“那小夾姐以後怎麽打算?”小櫻將圍巾一圈圈地裹在脖子上,不免有一部分擋住了口鼻,她伸手將高出下巴的部分拉下來,衝我眨眨眼。


    我套好剩下的一隻袖子,揚臉朝她笑笑:“還能做什麽?一樣每天來辦公室,看看書查查資料吧。”心知生完孩子就立馬要迴基地繼續之前的項目,這期間我也不能閑著。


    “誒?怎麽這樣?不可以請假嗎?”小櫻哀歎道,仿佛從我身上看到了自己未來希望的破滅。


    我好笑地睨著櫻發的姑娘,想了想說:“我聽鹿丸的媽媽說,女性忍者結婚以後,其實也可以辭去職務僅保留忍者身份。”也就是不幹了迴夫家做主婦。


    “啊,那……”鮮綠的大眼睛驚奇地望著我。


    “哈,”很可惜那種想法我都還沒來得及產生,綱手就已經暗示我斷了這個念頭,“我覺得我還年輕嘛。況且才做迴忍者沒多久又辭職,其他人該怎麽看我?”主要還是因為剛開始沒多久的開發項目,雖說沒有我大概也沒太大影響,但如果我不在的話,約莫綱手也沒法放心。


    這些日子,我漸漸感覺到,其實我也在扮演著綱手的一隻眼睛,安插在基地。既要盡可能地扮演引領研發項目的角色,同時照顧到整個基地不會被其它不明的勢力占據。本來我確實也認為那個地方是火影直屬的,就像暗部一樣。但直到有一天卡卡西告訴我暗部裏除了火影外,還存在著另一半來自長老團和其它內部勢力後,就明白過來所有看似單純的安排,本身都沒有那麽簡單。


    “那師傅之前說的,小夾姐也可以去忍校教授課程,像伊魯卡老師那樣……”看著我穿好外套後又一層層地裹上圍巾、帽子、手套,少女隨即問到。


    “聽她的,明年出來的下忍就毀了。”我自嘲到,順便小小諷刺了一把某位火影,“我能做什麽?不過是聽人提及我會擺弄那架風琴的事,還真能讓我去幫孩子們‘怡情養性’?還不如讓我自己關起門來看兩本小說。”

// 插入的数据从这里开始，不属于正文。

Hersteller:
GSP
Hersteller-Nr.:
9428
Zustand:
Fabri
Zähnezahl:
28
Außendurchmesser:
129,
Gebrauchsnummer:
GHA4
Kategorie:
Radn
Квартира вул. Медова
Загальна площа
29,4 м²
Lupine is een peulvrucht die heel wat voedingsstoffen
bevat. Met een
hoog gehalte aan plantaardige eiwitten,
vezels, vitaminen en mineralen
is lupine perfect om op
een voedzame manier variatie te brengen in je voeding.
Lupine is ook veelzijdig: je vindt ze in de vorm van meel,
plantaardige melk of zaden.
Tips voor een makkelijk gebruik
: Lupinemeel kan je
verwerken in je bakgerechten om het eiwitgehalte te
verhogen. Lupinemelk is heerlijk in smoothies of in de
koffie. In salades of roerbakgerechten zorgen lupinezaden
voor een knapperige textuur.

    小櫻咯咯地笑了,和我一起拎上書包向外走,“但是話說迴來,我也好想聽小夾姐唱歌啊。出雲君說起,雖然從未聽過那樣的唱法,剛開始覺得別扭,可沒聽一會兒就覺得歌聲美的像……嗯,那個話怎麽說的來著?”我興致盎然地等她說下去,少女想了想,說:“像是在曠野還是幽穀什麽的。”


    我失笑,“出雲君真這麽說?”還以為那位一向不怎麽認可我的忍者同事,之後為什麽開始對我友善起來了。真是想不到,“我也想到他們會不習慣,不過看來音樂這種東西真的是唯一沒有邊界的語言。”無論聽得懂、聽不懂,都可以一樣的欣賞。

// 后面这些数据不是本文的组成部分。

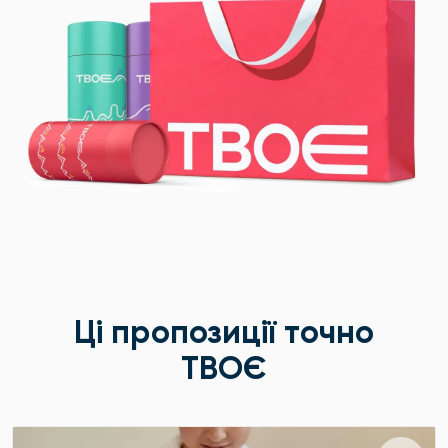
Ці пропозиції точно
ТВОЄ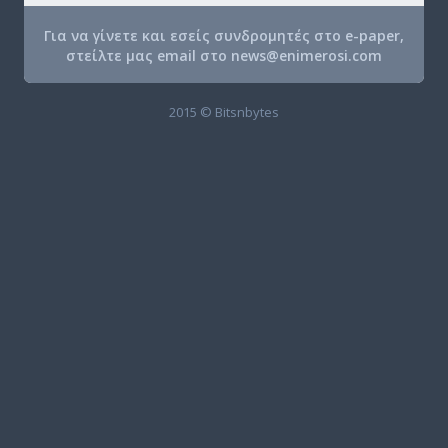
Για να γίνετε και εσείς συνδρομητές στο e-paper,
στείλτε μας email στο
news@enimerosi.com
2015 © Bitsnbytes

    “我也想聽一聽。到底是什麽樣子的?”小櫻說完拉開通向室外的臨時門,一陣冷風倏地襲來,夾雜著少許冰涼的雪花。我站定,不免將脖子又往圍巾裏縮了縮。


    “現在可不行。哪有在火影辦公室門口鬼叫的?”我搖頭,堅決不同意。


    “啊?”少女拉迴門板,勉強隔開了外界寒冷,拉著長音抵在牆邊垂頭喪氣。


    不遠處的辦公室門打開,頎長的身影走出來,絲毫不顯冬日裏的臃腫。和平素一樣戴著麵罩、用護額的一邊擋住左眼的銀發人從容地走來,衝這邊揚了揚手,“唷,小櫻。這會兒還沒迴家呀?今天可是新年喲。”


    我笑著將視線收迴,再次望向小櫻時剛好見她耷拉著肩膀,算是放棄了的樣子,“好吧。卡卡西老師,小夾姐,新年快樂!”

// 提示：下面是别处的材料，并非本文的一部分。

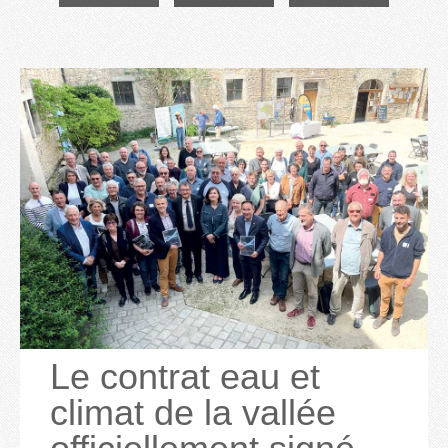
Le contrat eau et
climat de la vallée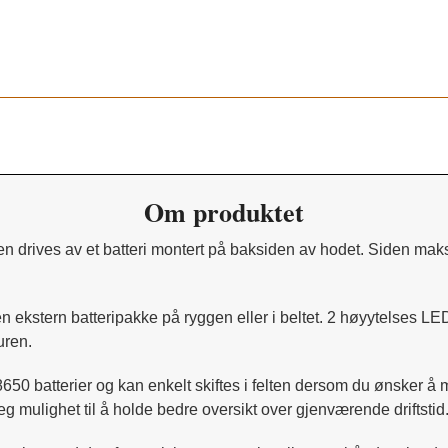
Om produktet
rives av et batteri montert på baksiden av hodet. Siden maksim
 en ekstern batteripakke på ryggen eller i beltet. 2 høyytelses
uren.
50 batterier og kan enkelt skiftes i felten dersom du ønsker å m
eg mulighet til å holde bedre oversikt over gjenværende driftstid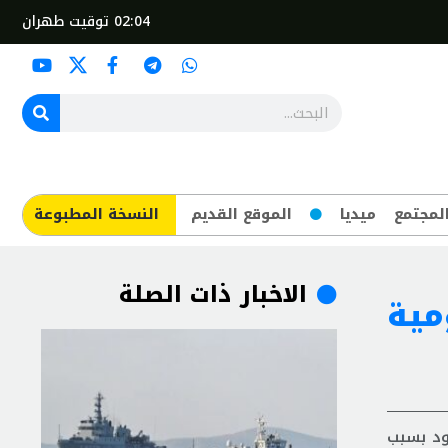
02:04
توقيت طهران
لمجتمع
ميديا
الموقع القديم
​النسخة المطبوعة
الاخبار ذات الصلة
مية
ود بسبب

    “新年快樂!小櫻。”我歪頭衝她彎了彎眼睛,脫下手套安撫地捋了捋她耳邊被毛織圍巾刮亂的發,“快迴家去吧。替我向家裏人道好。”


    “嗯!”小姑娘用力地點了點頭,再次拽開推拉門,有一次說:“新年快樂!明年再見咯。”


    “明年見。”目送少女轉身下樓,在雪地裏一路小跑走遠。


    這時身旁的男人才問:“剛剛發生了什麽?”我搖了搖頭。


    “小事。”我迴答,再告訴他另一件事:“另外,過完年後,小櫻會搬去我那裏。火影大人做的安排,一直到生產之前。這段時間玄間也不用跟著我到處跑了,總算給火影大人添了一個新的勞動力。”


    “謝天謝地,無關的人可以消失一段時間了。”卡卡西淡淡地感慨,“我原本也在想要不要安排一隻忍犬在你那裏。要是小櫻能陪著你的話,就再好不過了。”


    我微微一笑,摘下另一隻手套,方便抬頭為他調整了一下圍巾的角度。“是呀,這下無論是迴到家裏還是在辦公室這邊,身邊都圍繞著醫忍。日後會方便很多。”雖說他的麵罩是連體的,但仍是將圍巾的一邊向上拽了拽,擋住脖子。


    他握住我的手,掌心很熱和我低溫的手指相比,到有些燙。漂亮的新月一樣的笑眼彎起,“但是火影大人本意是要你輔導小櫻吧。”綱手帶徒弟就像舊社會平民家庭養孩子,生一窩了之後,先教好年長的孩子,然後大孩子帶小孩子,爹娘就全省事兒了。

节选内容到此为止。